Frequently Asked Questions
This page is a compilation of frequently asked questions and answers.
An old version of CUDA.jl keeps getting installed!
Sometimes it happens that a breaking version of CUDA.jl or one of its dependencies is released. If any package you use isn't yet compatible with this release, this will block automatic upgrade of CUDA.jl. For example, with Flux.jl v0.11.1 we get CUDA.jl v1.3.3 despite there being a v2.x release:
pkg> add Flux
[587475ba] + Flux v0.11.1
pkg> add CUDA
[052768ef] + CUDA v1.3.3
To examine which package is holding back CUDA.jl, you can "force" an upgrade by specifically requesting a newer version. The resolver will then complain, and explain why this upgrade isn't possible:
pkg> add CUDA.jl@2
Resolving package versions...
ERROR: Unsatisfiable requirements detected for package Adapt [79e6a3ab]:
Adapt [79e6a3ab] log:
├─possible versions are: [0.3.0-0.3.1, 0.4.0-0.4.2, 1.0.0-1.0.1, 1.1.0, 2.0.0-2.0.2, 2.1.0, 2.2.0, 2.3.0] or uninstalled
├─restricted by compatibility requirements with CUDA [052768ef] to versions: [2.2.0, 2.3.0]
│ └─CUDA [052768ef] log:
│ ├─possible versions are: [0.1.0, 1.0.0-1.0.2, 1.1.0, 1.2.0-1.2.1, 1.3.0-1.3.3, 2.0.0-2.0.2] or uninstalled
│ └─restricted to versions 2 by an explicit requirement, leaving only versions 2.0.0-2.0.2
└─restricted by compatibility requirements with Flux [587475ba] to versions: [0.3.0-0.3.1, 0.4.0-0.4.2, 1.0.0-1.0.1, 1.1.0] — no versions left
└─Flux [587475ba] log:
├─possible versions are: [0.4.1, 0.5.0-0.5.4, 0.6.0-0.6.10, 0.7.0-0.7.3, 0.8.0-0.8.3, 0.9.0, 0.10.0-0.10.4, 0.11.0-0.11.1] or uninstalled
├─restricted to versions * by an explicit requirement, leaving only versions [0.4.1, 0.5.0-0.5.4, 0.6.0-0.6.10, 0.7.0-0.7.3, 0.8.0-0.8.3, 0.9.0, 0.10.0-0.10.4, 0.11.0-0.11.1]

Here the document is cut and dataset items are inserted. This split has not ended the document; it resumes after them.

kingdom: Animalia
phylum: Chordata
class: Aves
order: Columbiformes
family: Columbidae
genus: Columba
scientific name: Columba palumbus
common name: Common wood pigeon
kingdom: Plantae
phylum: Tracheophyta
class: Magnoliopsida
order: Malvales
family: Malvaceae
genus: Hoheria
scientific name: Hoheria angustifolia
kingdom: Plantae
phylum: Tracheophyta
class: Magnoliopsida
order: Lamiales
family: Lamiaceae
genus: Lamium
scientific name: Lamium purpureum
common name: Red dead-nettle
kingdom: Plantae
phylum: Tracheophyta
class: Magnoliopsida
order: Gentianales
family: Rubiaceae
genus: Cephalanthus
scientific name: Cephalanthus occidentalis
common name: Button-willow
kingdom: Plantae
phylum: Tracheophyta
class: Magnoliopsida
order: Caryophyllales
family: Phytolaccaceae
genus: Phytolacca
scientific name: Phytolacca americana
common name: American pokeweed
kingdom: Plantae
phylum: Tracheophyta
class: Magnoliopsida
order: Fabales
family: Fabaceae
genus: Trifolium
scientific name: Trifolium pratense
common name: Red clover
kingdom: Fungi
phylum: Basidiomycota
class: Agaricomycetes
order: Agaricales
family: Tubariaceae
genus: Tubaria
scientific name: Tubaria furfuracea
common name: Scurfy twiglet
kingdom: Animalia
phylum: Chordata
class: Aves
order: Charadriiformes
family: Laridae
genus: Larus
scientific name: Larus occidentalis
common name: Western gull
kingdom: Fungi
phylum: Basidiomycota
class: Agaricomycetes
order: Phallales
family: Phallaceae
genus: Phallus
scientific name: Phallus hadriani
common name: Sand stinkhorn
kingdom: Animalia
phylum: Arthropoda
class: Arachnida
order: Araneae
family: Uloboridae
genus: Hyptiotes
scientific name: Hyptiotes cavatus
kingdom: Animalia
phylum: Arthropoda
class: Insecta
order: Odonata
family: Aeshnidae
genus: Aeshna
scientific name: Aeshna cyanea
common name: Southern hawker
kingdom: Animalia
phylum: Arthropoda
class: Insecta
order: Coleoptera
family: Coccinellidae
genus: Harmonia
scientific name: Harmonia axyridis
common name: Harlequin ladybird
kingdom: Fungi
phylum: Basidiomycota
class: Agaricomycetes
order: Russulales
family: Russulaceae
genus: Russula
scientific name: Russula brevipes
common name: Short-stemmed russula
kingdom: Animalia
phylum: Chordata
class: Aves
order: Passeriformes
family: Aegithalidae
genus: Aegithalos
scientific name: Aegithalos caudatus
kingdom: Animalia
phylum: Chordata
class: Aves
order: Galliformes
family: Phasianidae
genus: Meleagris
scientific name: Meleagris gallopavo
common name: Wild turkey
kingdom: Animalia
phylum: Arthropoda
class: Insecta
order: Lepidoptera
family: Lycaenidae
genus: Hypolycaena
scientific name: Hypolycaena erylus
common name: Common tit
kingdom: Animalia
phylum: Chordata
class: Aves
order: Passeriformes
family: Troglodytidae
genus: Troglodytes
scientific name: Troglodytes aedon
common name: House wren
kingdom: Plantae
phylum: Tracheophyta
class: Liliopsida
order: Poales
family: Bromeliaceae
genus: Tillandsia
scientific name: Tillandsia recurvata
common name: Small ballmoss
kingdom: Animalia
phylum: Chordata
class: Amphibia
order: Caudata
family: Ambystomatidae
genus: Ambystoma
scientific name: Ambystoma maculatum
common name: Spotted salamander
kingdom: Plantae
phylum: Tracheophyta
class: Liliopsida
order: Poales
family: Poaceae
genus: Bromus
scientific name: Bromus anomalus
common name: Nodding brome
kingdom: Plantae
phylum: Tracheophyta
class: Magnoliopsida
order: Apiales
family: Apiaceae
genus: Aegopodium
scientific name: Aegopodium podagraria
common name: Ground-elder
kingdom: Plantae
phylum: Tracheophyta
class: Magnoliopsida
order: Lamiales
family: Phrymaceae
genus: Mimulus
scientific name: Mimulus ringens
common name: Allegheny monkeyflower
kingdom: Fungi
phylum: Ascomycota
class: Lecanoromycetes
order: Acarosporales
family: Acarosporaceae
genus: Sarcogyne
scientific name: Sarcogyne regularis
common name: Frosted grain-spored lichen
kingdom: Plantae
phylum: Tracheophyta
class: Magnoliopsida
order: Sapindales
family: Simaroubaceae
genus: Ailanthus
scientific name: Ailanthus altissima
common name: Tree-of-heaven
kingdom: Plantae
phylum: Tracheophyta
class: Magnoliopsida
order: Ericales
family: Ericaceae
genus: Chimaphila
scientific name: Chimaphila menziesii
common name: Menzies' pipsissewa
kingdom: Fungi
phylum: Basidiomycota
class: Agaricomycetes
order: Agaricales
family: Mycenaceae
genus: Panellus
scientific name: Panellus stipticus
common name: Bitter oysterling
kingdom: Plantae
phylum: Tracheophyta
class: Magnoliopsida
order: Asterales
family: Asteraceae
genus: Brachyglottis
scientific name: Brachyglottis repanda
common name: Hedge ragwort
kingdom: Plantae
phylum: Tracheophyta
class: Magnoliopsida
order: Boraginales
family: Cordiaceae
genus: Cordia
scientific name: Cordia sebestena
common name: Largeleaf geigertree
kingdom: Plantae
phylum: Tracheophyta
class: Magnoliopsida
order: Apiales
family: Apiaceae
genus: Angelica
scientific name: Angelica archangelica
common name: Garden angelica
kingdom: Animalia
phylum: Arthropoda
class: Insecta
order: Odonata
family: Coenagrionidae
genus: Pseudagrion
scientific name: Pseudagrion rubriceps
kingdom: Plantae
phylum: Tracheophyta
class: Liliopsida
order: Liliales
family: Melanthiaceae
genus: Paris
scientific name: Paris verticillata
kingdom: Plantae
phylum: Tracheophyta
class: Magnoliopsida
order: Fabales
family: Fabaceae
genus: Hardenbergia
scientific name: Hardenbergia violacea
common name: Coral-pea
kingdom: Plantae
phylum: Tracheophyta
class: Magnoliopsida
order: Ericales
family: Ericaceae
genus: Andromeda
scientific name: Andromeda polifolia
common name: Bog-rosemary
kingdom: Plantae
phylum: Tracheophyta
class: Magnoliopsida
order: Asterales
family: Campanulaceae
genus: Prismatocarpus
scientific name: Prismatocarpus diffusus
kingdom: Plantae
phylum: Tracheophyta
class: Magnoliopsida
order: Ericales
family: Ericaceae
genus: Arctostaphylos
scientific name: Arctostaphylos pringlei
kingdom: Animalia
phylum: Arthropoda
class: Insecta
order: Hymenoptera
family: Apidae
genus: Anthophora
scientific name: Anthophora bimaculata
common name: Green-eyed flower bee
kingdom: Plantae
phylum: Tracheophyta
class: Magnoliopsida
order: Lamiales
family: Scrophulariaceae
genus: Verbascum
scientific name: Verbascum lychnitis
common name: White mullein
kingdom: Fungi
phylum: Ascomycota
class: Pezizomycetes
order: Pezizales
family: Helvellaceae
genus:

└─restricted by compatibility requirements with CUDA [052768ef] to versions: [0.4.1, 0.5.0-0.5.4, 0.6.0-0.6.10, 0.7.0-0.7.3, 0.8.0-0.8.3, 0.9.0, 0.10.0-0.10.4] or uninstalled, leaving only versions: [0.4.1, 0.5.0-0.5.4, 0.6.0-0.6.10, 0.7.0-0.7.3, 0.8.0-0.8.3, 0.9.0, 0.10.0-0.10.4]
└─CUDA [052768ef] log: see above
A common source of these incompatibilities is having both CUDA.jl and the older CUDAnative.jl/CuArrays.jl/CUDAdrv.jl stack installed: These are incompatible, and cannot coexist. You can inspect in the Pkg REPL which exact packages you have installed using the status --manifest
option.
Can you wrap this or that CUDA API?
If a certain API isn't wrapped with some high-level functionality, you can always use the underlying C APIs which are always available as unexported methods. For example, you can access the CUDA driver library as cu
prefixed, unexported functions like CUDA.cuDriverGetVersion
. Similarly, vendor libraries like CUBLAS are available through their exported submodule handles, e.g., CUBLAS.cublasGetVersion_v2
.
Any help on designing or implementing high-level wrappers for this low-level functionality is greatly appreciated, so please consider contributing your uses of these APIs on the respective repositories.
When installing CUDA.jl on a cluster, why does Julia stall during precompilation?
If you're working on a cluster, precompilation may stall if you have not requested sufficient memory. You may also wish to make sure you have enough disk space prior to installing CUDA.jl.